Common law countries have traditionally used trusts while civil law countries have historically used foundations. Many individuals in civil law countries remain more comfortable with the concept of a foundation as it is a vehicle that they are familiar with and it is often viewed as being more transparent.
The Government of the Isle of Man offers legislation which provides for the establishment of foundations in the Isle of Man.
Foundations: Key Characteristics
A foundation is an incorporated legal entity, separate from its founder, officers and any beneficiaries. A foundation is established by a founder who dedicates assets to achieve the objects of the foundation. Assets placed in a foundation become the property of the foundation, both legally and beneficially.
A Foundation Compared to a Trust
Arguments can be made in favour of foundations as opposed to trusts and vice versa. The Isle of Man is a respected jurisdiction and offers the choice of a trust or a foundation, whichever is most suited to a particular situation.
Attractive Characteristics of Foundations
Foundations offer a number of important and distinctive characteristics:
- A foundation is recognised by law in the majority of European States, and most South American countries.
- A foundation has a separate legal personality and can enter into contracts in its own name.
- A foundation is a registered entity and is therefore relatively transparent, which can be of advantage to financial institutions and authorities when complicated transactions are being entered into.
- Legal charges can be placed against a foundation and can be recorded.
- The removal or addition of beneficiaries can be carried out by an amendment to the constitution documentation.
- A foundation is relatively unlikely to be challenged as a "sham" as it has defined laws and has its own legal personality.
Use of a Foundation for Commercial Purposes
The use of a foundation for commercial purposes can be achieved by inserting one or more underlying companies, with the shares owned 100% by the foundation. This offers all of the protection and advantages of a foundation, while allowing for a wide variety of business to be carried out by the underlying companies.
Additional Benefits of Foundations
- Amendment of Foundation Powers
A foundation can be written in such a manner as to give the founder and beneficiaries specific rights. During the life of the foundation these rights can be altered to take account of changing circumstances. Tax implications need to be taken into consideration when dealing with control, but it is possible to change the foundation rules during its lifetime.
- Family Foundations
A useful benefit for a number of families is that a foundation allows, by simple alteration to the rules, the inclusion or exclusion of beneficiaries. It is also possible for additional beneficiaries to be required to sign up to the rules of the foundation before they are allowed to become a beneficiary. This is an important control where families have reckless family members or where very specific control is needed from a financial perspective.
- Orphan Vehicles
During its life a foundation may not have any shareholders and/or any beneficiaries. The founder can form a foundation without a named beneficiary, but a procedure can be put in place to appoint one or more in the future. This can be very useful for financial institutions seeking vehicles where securitisation of assets is an issue. The foundation can act like a "purpose trust" and then, over time, appoint an intended beneficial interest.

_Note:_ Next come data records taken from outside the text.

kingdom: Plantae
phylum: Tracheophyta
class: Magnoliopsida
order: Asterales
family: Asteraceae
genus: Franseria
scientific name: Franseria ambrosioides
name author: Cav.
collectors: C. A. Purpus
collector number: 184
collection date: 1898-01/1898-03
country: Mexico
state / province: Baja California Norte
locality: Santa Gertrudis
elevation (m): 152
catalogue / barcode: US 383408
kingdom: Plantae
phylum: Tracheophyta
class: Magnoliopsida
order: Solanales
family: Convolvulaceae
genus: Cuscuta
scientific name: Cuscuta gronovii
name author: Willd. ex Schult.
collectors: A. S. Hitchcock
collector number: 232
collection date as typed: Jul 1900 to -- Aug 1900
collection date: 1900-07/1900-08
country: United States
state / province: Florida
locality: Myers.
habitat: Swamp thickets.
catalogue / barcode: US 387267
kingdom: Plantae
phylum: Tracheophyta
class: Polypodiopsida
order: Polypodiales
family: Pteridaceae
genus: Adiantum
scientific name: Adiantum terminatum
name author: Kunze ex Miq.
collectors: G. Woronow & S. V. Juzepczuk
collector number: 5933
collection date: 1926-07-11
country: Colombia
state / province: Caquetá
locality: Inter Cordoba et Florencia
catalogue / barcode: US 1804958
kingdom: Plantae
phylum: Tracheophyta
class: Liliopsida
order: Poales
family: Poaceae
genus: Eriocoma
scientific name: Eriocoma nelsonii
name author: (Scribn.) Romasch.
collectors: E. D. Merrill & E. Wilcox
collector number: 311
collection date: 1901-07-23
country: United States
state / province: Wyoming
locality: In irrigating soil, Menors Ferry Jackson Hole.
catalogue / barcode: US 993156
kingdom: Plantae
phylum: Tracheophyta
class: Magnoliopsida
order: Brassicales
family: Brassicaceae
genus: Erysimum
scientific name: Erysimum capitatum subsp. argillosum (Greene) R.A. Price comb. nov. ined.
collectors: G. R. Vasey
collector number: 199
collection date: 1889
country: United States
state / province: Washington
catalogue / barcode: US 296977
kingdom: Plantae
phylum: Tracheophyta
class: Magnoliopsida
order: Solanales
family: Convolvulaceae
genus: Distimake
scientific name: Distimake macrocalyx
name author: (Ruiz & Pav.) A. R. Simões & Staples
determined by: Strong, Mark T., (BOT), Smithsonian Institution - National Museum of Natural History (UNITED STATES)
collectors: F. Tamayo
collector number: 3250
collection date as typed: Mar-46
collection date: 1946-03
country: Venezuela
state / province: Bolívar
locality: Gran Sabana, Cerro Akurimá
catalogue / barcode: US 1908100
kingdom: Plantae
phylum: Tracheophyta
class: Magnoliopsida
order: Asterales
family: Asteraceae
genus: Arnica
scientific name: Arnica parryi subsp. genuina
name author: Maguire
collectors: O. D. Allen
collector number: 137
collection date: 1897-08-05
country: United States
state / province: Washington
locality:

Assets can therefore be held in a transparent manner with no owner, which assists confidentiality, and the rules amended at a later date to add one or more beneficiaries.
The Manx Foundation
The Isle of Man Foundations Act 2011 (the 'Act') was passed by Tynwald, the Isle of Man Government, in November 2011.
A Manx foundation has the following characteristics:
- Legal Status
A Manx foundation has a legal personality, capable of suing and being sued and holding its assets to achieve its objects. All questions of law concerning a foundation and the dedication of assets to its purposes are governed exclusively by Manx law and the impact of foreign law is excluded to a great extent.
A foundation must have a registered agent licenced to provide corporate services, such as Dixcart, in the Isle of Man. The creation of a Manx foundation is by registration, following application to the registrar using the appropriate forms. The information needs to be filed by the registered agent.
Management is by a council, which is required to administer the assets of the foundation and carry out its objects. A council member can be an individual or a corporate body. There are requirements to keep adequate accounting records. The registered agent must be informed as to where the records are kept and has a statutory right of access to the information. There is a requirement to file an annual return.
- Supervision of Foundations in the Isle of Man
A distinctive feature with regard to Isle of Man foundations is that, unlike foundations in some other jurisdictions, Manx foundations will not always require a guardian or enforcer (except in respect of non-charitable purposes). A founder may appoint an enforcer, if they wish to do so, and the enforcer must exercise his/her duties in accordance with the terms of the Act and the rules.
Main Potential Benefits
An Isle of Man foundation offers the following potential benefits:
- Asset protection
- Effective tax planning
- No restriction on the assets that can be held or on the corporations holding the assets
- Potential for tax-deductible donations
- Potentially reduced tax liabilities on the assets held
- Structured management.
Foundations are available in the Isle of Man, for families and individuals who are more comfortable with such a vehicle, rather than a common law trust. Foundations offer another useful tool in terms of wealth planning and asset protection.
The content of this article is intended to provide a general guide to the subject matter. Specialist advice should be sought about your specific circumstances.